Accountability and Consequences
Consider a proprietary trading firm that conducts an algorithm experiment. If the algorithm fails, the firm incurs financial loss, but accountability may be less contentious. Now imagine a healthcare scenario where AI assists clinicians. The stakes are significantly higher, and finger-pointing will be inevitable if a patient suffers due to a non-deterministic algorithm.
The Dangers of AI in Sensitive Domains
Examples abound of AI failures, including a coding agent that mistakenly deleted a production database. Such incidents reveal that QA and testing teams often shoulder the blame. If AI coding agents are seen as junior developers prone to errors, prioritizing speed over quality becomes a serious risk.

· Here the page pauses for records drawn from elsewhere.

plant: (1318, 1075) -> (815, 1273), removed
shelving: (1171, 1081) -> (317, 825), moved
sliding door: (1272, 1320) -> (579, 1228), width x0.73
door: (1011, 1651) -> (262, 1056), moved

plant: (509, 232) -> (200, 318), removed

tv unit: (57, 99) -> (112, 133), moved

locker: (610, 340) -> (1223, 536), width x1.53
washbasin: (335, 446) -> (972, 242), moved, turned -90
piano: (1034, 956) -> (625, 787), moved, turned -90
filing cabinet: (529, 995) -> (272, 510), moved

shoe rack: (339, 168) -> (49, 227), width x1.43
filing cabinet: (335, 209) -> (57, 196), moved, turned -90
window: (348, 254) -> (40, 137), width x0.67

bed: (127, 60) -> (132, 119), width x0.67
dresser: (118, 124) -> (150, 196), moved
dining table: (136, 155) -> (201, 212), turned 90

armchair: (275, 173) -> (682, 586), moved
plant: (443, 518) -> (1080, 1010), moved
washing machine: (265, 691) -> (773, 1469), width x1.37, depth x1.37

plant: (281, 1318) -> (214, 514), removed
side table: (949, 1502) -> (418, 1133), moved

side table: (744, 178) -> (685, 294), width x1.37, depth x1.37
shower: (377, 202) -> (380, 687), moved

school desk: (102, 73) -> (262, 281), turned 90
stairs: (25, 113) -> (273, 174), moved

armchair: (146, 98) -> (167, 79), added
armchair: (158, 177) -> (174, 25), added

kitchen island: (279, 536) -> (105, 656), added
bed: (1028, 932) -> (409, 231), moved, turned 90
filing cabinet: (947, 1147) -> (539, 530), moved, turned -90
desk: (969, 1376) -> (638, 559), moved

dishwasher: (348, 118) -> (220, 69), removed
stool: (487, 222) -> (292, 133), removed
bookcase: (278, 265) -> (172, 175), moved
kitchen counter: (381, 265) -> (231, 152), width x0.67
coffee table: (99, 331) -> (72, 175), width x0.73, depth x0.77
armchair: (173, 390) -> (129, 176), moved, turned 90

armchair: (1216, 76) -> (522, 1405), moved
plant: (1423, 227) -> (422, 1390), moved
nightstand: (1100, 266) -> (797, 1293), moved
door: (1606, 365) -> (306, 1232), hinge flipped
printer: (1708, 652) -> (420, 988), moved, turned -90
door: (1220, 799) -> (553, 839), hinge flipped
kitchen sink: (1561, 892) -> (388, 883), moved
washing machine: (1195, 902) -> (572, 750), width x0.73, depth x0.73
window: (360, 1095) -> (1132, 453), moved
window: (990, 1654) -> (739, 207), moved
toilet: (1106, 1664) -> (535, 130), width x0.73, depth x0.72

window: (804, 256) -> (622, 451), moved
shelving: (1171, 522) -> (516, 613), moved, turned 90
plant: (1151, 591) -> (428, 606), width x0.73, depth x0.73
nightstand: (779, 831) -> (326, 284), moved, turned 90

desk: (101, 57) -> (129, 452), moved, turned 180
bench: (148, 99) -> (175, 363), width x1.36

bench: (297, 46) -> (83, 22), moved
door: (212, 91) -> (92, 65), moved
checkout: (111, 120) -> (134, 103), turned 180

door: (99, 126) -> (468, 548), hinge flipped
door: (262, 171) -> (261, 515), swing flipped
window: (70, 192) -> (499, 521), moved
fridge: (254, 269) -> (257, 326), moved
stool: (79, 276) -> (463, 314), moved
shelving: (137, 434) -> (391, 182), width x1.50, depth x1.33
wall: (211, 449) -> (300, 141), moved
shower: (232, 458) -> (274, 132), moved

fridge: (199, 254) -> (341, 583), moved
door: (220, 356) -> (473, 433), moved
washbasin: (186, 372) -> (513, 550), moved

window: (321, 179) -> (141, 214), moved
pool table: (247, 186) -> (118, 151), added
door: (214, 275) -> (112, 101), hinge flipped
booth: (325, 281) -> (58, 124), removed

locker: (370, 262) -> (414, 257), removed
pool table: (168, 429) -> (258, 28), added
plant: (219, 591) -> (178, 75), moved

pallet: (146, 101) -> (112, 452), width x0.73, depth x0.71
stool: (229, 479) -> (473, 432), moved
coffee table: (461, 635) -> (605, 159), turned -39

The Insurance Industry’s Response
The insurance industry appears ill-prepared for the implications of agentic AI. Insurers are beginning to consider coverage for negligence, intellectual property infringement, and regulatory liabilities. However, many large insurers are also seeking to exclude AI-related risks from existing policies due to the unpredictable nature of non-deterministic systems.
The Dumbing Down of Coding
Junior developers’ roles are evolving rather than disappearing; entry-level SOC analysts now monitor algorithms for malicious log events, while marketing interns create slide decks without graphic designers. This shift has led to a perception of “slop” in AI outputs, which undermines quality in creative fields.
In software development, we face a similar decline in quality. The notion that AI can replace human creativity and intentionality threatens the essence of quality coding.
Tool Sprawl and Security
Aikido’s research indicates that teams experiencing security incidents tend to use more vendor tools than those that do not. This cycle perpetuates the creation of new security problems while existing ones remain unsolved. Tool sprawl has been an inherent issue within the security industry for years.
There are two types of security professionals: certified and qualified, with limited overlap. Many certified professionals lack a fundamental understanding of how the internet operates, and the same can be said for CISOs who have yet to learn that all tools will eventually fail.
The Gap Between Policy and Practice
A SOC2 auditor evaluates the discrepancy between written policy and actual practices. Companies can face scrutiny for having perfect yet unenforceable policies or, conversely, for lacking written policies altogether. Caution is warranted when asking an LLM to draft policies, as the outcomes may be overly sophisticated compared to actual enforcement capabilities.
Governance Questions for Boards
Boards should probe: “Can you pinpoint where AI-generated code is currently running in production and who is accountable for its outcomes?” CISOs must be prepared to answer by identifying instances of AI-generated code, tracking approval, demonstrating review processes, and explaining guardrails in place to protect high-risk systems.
The Digital Potato Famine
There exists a potential scenario where a threat actor neglects to QA their malware, affecting all iOS devices on the latest OS version. This constitutes a monoculture risk, as a significant percentage of users typically update to the latest software. In contrast, Android’s numerous OEM variants provide a natural immunity.
As NIST CSF 2.0 positions governance at the forefront, these controls become ineffective if software and security expertise continue to wane. AI amplifies both positive and negative patterns, rapidly disseminating flawed logic.
Conclusion
The loss of the ability to service our own systems equates to a loss of quality. Boards must be proactive in understanding the implications of AI-generated code, ensuring proper governance is in place, and recognizing that the future of software development hinges on maintaining a balance between automation and human oversight.